The limitations of the study are the relatively small patient numbers, unequal sample size between the PCV and nAMD groups, and retrospective nature with potential for selection bias. Also, the EVEREST study specifically aimed to recruit PCV patients, and hence the study design resulted in a study population with a higher prevalence of PCV. It is possible that the PPV may be over‐estimated as the result of the higher frequency of PCV in this series.

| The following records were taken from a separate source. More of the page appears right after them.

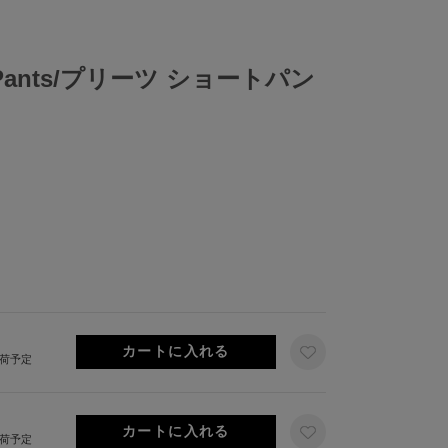
rt Pants/プリーツ ショートパン
出荷予定
出荷予定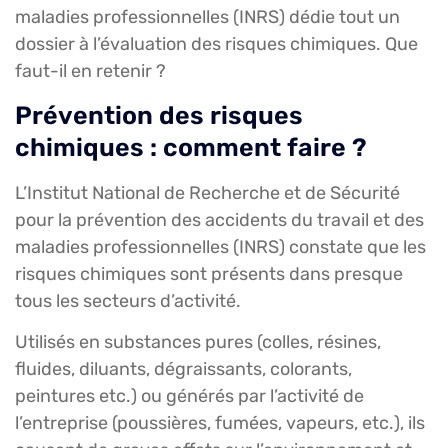
maladies professionnelles (INRS) dédie tout un
dossier à l’évaluation des risques chimiques. Que
faut-il en retenir ?
Prévention des risques
chimiques : comment faire ?
L’Institut National de Recherche et de Sécurité
pour la prévention des accidents du travail et des
maladies professionnelles (INRS) constate que les
risques chimiques sont présents dans presque
tous les secteurs d’activité.
Utilisés en substances pures (colles, résines,
fluides, diluants, dégraissants, colorants,
peintures etc.) ou générés par l’activité de
l’entreprise (poussières, fumées, vapeurs, etc.), ils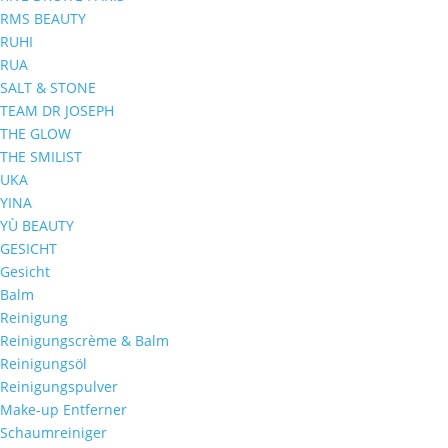
RMS BEAUTY
RUHI
RUA
SALT & STONE
TEAM DR JOSEPH
THE GLOW
THE SMILIST
UKA
YINA
YÙ BEAUTY
GESICHT
Gesicht
Balm
Reinigung
Reinigungscrème & Balm
Reinigungsöl
Reinigungspulver
Make-up Entferner
Schaumreiniger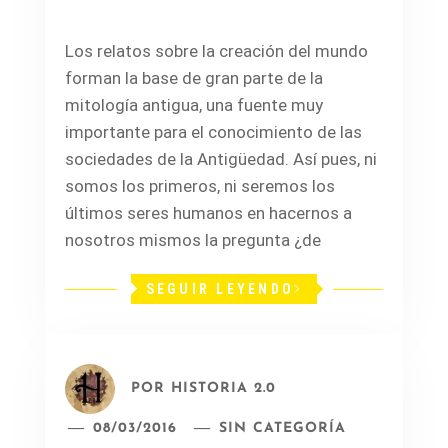
Los relatos sobre la creación del mundo
forman la base de gran parte de la
mitología antigua, una fuente muy
importante para el conocimiento de las
sociedades de la Antigüedad. Así pues, ni
somos los primeros, ni seremos los
últimos seres humanos en hacernos a
nosotros mismos la pregunta ¿de
SEGUIR LEYENDO
POR
HISTORIA 2.0
08/03/2016
SIN CATEGORÍA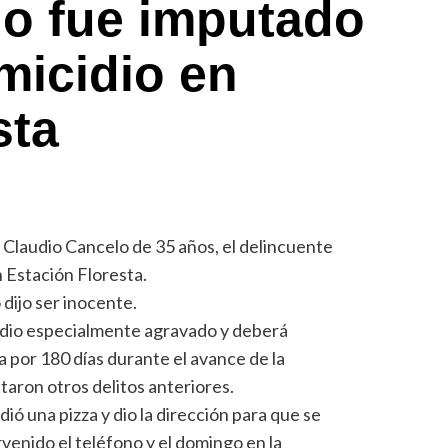
lo fue imputado
omicidio en
sta
 Claudio Cancelo de 35 años, el delincuente
n Estación Floresta.
o dijo ser inocente.
dio especialmente agravado y deberá
 por 180 días durante el avance de la
taron otros delitos anteriores.
ió una pizza y dio la dirección para que se
ervenido el teléfono y el domingo en la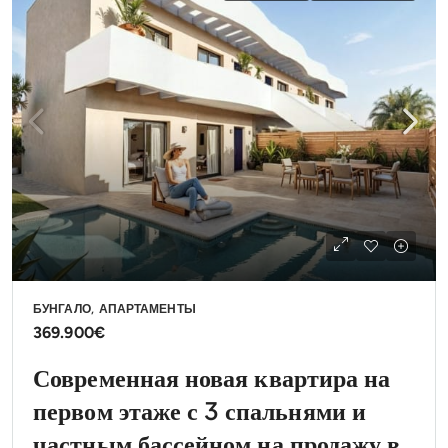
БУНГАЛО, АПАРТАМЕНТЫ
369.900€
Современная новая квартира на
первом этаже с 3 спальнями и
частным бассейном на продажу в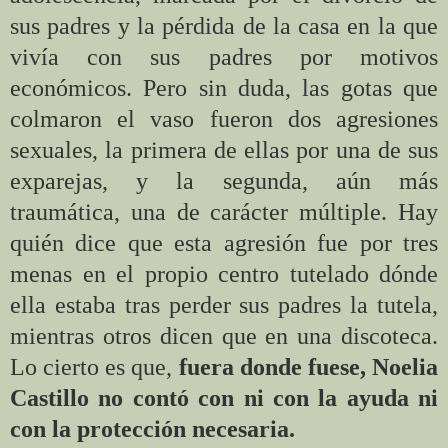
sus padres y la pérdida de la casa en la que
vivía con sus padres por motivos
económicos. Pero sin duda, las gotas que
colmaron el vaso fueron dos agresiones
sexuales, la primera de ellas por una de sus
exparejas, y la segunda, aún más
traumática, una de carácter múltiple. Hay
quién dice que esta agresión fue por tres
menas en el propio centro tutelado dónde
ella estaba tras perder sus padres la tutela,
mientras otros dicen que en una discoteca.
Lo cierto es que,
fuera donde fuese, Noelia
Castillo no contó con ni con la ayuda ni
con la protección necesaria.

This may result in the calculation of a non‐normalized PPV and NPV and therefore these values may not be applicable to clinic‐based cohorts or patients from other populations.

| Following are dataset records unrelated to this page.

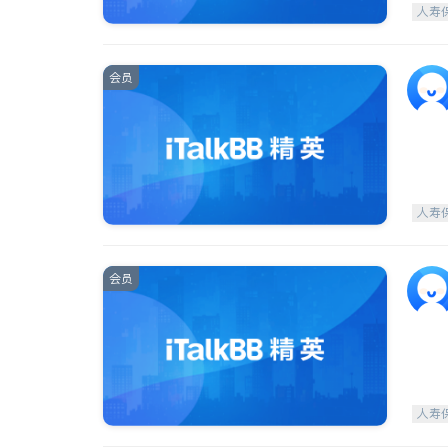
人寿
会员
人寿
会员
人寿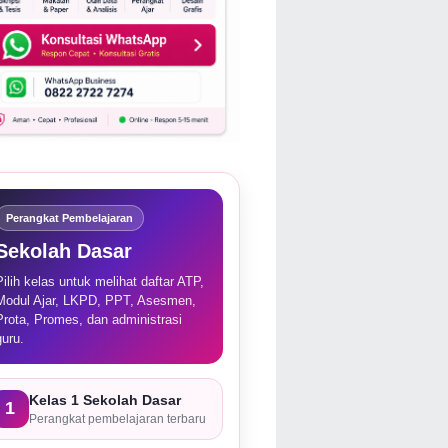
Perangkat Pembelajaran
Sekolah Dasar
Pilih kelas untuk melihat daftar ATP,
Modul Ajar, LKPD, PPT, Asesmen,
Prota, Promes, dan administrasi
guru.
Kelas 1 Sekolah Dasar
1
Perangkat pembelajaran terbaru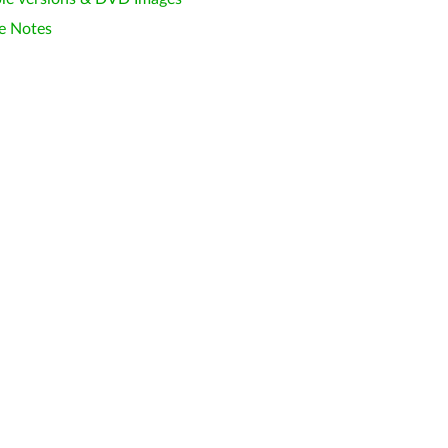
e Notes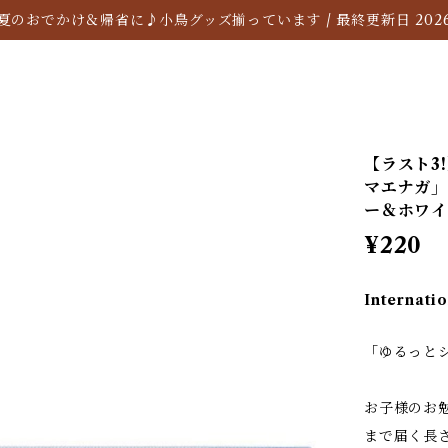
夏のおでかけ＆帰省に♪小鳥グッズ揃っています / 最終更新日 2026/
【ラスト3!】
マエナガ」
ー＆ホワ
¥220
Internatio
「ゆるっと
お子様のお
まで届く長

In conclusion, results of this analysis of the EVEREST study show the predictive nature of certain FA features in the diagnosis of PCV. The FA features of PCV may also occur in nAMD, and hence FA cannot replace ICGA for the definitive diagnosis of PCV. However, the presence of these FA features can be an indication for retina specialists to perform necessary additional confirmatory tests. The findings from this retrospective analysis need to be confirmed in future prospective trials.
CONFLICTS OF INTEREST
The EVEREST study (NCT00674323) was funded by Novartis Pharma AG, Basel, Switzerland. The sponsor participated in the design and conduct of the EVEREST study, and preparation, review and final approval of this manuscript. However, for this additional analysis, the sponsor did not participate in data collection, management, analysis and interpretation. The sponsor provided medical writing support and also approved the manuscript.
ACKNOWLEDGEMENTS
C.S.T. reports grants from National Medical Research Council (NMRC/TA/0039/2015), grants from National Healthcare Group, honoraria and non‐financial support from Bayer, non‐financial support from Heidelberg Engineering, honoraria and non‐financial support from Novartis, outside the submitted work. W.K.N. reports grant from National Healthcare Group (CSPP‐16008) and non‐financial support from Allergan, outside the submitted work. N.W.T. reports non‐financial support from Allergan, Bayer and Novartis, outside the submitted work. T.H.L. reports non‐financial support from Novartis and Heidelberg Engineering, outside the submitted work. L.W.L. has no financial interests to declare. The authors thank Mayuri Shinde and Lakshmi Venkatraman (Scientific Services Practice—Product Lifecycle Services, Novartis Healthcare Pvt. Ltd., Hyderabad, India) for medical writing and editorial assistance towards the development of this article.
Tan CS, Ngo WK, Lim LW, Tan NW, Lim TH. EVEREST study report 4: Fluorescein angiography features predictive of polypoidal choroidal vasculopathy. Clin. Experiment. Ophthalmol. 2019;47:614–620. 10.1111/ceo.13464
Data from this analysis were previously presented at the American Academy of Ophthalmology Annual Meeting, 15‐18 October 2016, Chicago, Illinois.